Samuel Salman El Reda, 58, has been an operative of Hezbollah’s Islamic Jihad Organization since 1993 and was allegedly instrumental in the 1994 bombing, relaying information to the operatives who carried it out, according to the statement released Wednesday by the justice department.

“El Reda was responsible for, among other things, helping to plan and execute the July 18, 1994, bombing of the Asociaión Mutual Israelita Argentina (“AMIA”) building in Buenos Aires, Argentina, which killed 85 people and injured hundreds more,” said the release. It said he is based in Lebanon and remains at large.

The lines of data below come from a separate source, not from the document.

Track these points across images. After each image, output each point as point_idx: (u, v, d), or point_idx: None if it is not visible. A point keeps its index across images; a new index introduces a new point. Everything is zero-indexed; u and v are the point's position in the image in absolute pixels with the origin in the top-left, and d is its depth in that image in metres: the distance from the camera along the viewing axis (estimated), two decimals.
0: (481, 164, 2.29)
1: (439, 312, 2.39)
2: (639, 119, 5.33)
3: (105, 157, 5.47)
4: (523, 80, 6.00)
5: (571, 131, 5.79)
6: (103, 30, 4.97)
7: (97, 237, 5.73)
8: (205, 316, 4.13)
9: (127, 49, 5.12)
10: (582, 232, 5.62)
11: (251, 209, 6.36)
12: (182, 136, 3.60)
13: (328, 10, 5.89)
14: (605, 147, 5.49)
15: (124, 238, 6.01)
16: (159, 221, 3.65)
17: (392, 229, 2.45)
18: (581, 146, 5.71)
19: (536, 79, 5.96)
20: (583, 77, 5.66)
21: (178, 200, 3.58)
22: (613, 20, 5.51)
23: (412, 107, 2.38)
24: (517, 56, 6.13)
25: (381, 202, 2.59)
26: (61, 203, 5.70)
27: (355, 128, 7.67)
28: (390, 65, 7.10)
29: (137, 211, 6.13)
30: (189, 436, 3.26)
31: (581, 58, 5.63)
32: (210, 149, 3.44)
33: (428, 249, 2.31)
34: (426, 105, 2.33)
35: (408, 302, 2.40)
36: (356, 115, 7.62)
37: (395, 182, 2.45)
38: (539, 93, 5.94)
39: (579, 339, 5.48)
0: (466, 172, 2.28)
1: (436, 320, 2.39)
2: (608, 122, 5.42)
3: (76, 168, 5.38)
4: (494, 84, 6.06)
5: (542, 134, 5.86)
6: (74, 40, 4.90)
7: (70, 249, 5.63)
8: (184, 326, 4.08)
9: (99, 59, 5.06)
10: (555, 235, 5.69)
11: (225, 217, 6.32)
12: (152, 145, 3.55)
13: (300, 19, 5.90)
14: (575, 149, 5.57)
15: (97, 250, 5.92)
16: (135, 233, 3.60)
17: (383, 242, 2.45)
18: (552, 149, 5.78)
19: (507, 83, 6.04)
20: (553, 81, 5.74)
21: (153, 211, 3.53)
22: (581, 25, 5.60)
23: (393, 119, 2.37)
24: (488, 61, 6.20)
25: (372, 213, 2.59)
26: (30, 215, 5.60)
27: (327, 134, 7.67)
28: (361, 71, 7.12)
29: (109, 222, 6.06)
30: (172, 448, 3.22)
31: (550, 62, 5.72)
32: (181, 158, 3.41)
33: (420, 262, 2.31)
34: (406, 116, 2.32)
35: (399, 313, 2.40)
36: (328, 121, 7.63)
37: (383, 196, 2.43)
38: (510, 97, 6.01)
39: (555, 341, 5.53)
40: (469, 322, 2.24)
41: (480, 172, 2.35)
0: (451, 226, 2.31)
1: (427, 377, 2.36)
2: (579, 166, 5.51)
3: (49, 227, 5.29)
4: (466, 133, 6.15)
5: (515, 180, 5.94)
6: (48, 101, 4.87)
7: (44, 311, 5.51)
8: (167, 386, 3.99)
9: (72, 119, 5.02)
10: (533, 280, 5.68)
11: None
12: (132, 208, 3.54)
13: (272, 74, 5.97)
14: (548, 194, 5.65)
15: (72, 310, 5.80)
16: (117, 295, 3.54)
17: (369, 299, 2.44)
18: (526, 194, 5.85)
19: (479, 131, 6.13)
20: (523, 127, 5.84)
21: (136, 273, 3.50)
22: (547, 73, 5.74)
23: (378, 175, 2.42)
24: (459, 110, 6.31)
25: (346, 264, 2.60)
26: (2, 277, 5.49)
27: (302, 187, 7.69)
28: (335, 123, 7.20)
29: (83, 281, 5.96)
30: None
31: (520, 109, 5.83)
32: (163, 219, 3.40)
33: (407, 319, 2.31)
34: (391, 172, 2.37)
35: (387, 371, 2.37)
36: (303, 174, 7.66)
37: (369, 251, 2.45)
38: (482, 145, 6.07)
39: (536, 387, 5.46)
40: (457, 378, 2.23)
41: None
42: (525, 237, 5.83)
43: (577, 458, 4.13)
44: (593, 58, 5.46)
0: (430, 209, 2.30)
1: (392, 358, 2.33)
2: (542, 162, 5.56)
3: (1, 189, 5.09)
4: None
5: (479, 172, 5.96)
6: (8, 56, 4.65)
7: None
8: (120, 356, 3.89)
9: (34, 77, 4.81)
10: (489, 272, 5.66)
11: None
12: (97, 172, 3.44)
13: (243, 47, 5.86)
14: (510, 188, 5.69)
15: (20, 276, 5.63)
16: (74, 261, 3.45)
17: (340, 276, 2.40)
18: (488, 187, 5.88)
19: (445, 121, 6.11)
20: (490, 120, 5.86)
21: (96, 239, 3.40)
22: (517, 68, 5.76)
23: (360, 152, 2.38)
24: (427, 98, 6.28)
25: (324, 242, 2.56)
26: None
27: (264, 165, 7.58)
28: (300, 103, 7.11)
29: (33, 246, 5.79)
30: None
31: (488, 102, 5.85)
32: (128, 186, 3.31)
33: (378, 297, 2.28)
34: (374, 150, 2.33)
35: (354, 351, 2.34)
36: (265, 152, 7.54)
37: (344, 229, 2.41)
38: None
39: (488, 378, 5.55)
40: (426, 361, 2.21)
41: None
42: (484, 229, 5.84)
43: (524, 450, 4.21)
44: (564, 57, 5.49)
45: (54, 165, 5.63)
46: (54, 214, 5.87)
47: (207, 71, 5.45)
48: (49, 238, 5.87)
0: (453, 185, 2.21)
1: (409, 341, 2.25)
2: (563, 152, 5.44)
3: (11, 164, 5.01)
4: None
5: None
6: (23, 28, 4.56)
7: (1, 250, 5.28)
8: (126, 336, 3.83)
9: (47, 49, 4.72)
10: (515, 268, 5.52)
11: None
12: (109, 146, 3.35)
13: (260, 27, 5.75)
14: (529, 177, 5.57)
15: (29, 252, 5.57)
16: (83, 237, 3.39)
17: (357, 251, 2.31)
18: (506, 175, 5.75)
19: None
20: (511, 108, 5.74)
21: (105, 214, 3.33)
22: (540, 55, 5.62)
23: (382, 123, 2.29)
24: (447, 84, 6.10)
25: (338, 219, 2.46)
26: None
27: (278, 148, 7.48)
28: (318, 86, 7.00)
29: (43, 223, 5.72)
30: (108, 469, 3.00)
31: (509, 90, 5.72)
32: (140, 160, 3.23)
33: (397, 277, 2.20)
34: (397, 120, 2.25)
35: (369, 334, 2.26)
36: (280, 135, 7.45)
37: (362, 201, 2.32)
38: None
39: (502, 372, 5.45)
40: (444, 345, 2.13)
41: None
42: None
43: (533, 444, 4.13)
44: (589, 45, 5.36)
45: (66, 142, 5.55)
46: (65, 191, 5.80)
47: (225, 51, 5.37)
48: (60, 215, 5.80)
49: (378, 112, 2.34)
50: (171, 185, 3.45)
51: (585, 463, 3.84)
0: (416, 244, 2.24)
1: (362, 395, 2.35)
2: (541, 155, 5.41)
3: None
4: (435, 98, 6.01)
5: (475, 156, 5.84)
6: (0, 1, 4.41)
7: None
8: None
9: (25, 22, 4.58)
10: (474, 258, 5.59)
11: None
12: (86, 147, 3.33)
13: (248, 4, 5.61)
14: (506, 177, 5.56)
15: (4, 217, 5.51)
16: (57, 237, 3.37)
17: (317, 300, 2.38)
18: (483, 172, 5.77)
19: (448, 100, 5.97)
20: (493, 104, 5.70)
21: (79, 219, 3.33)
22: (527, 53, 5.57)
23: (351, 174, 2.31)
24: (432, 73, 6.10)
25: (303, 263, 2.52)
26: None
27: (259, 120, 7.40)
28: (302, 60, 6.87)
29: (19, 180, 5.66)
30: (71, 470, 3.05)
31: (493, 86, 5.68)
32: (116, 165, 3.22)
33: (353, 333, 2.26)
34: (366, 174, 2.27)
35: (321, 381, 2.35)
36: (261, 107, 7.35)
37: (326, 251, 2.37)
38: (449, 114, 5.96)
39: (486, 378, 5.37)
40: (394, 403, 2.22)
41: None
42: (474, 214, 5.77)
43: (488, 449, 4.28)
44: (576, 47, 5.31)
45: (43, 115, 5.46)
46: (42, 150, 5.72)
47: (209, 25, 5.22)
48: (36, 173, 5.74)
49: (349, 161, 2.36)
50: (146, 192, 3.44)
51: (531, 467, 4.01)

He is charged with providing material support to a designated terrorist organization.

The bombing was both the deadliest terrorist attack in Argentina’s history and, until this year, the biggest single massacre of Jews since the Holocaust. Two people have been convicted of charges related to the attack in Argentina, though its masterminds have not been brought to justice; El Reda is the first charged with a crime related to the attack by the United States.

“This indictment serves as a message to those who engage in acts of terror: that the Justice Department’s memory is long, and we will not relent in our efforts to bring them to justice,” said Matthew Olsen, the assistant U.S. attorney general, in the statement.

The charges list an array of subsequent attempted terrorist attacks in Peru, Thailand and Panama that allegedly involved El Reda as a planner and deployer of personnel.

Matthew Levitt, the director of the Reinhard Program on Counterterrorism and Intelligence at the Washington Institute for Near East Policy, said the charges against El Reda served two purposes: to restrict his travel and to serve notice that U.S. authorities are expanding their investigations into Hezbollah and affiliated terrorist groups.

“I see the indictment not just as an act of kind of public diplomacy, ‘we know what we’re doing,’ but actually trying to affect his ability to travel, to perform as effectively as a handler of foreign operatives, by constricting his ability to move freely to Europe, to Turkey to South America, and oversee operations and handle operatives,” said Levitt, whose expertise is on Hezbollah.

The Jewish community in Argentina, Jewish communities worldwide and Israel and the U.S. government have for decades been frustrated by Argentina’s failure to bring to justice those responsible for the bombing. Iran and its proxy, Hezbollah, have denied responsibility.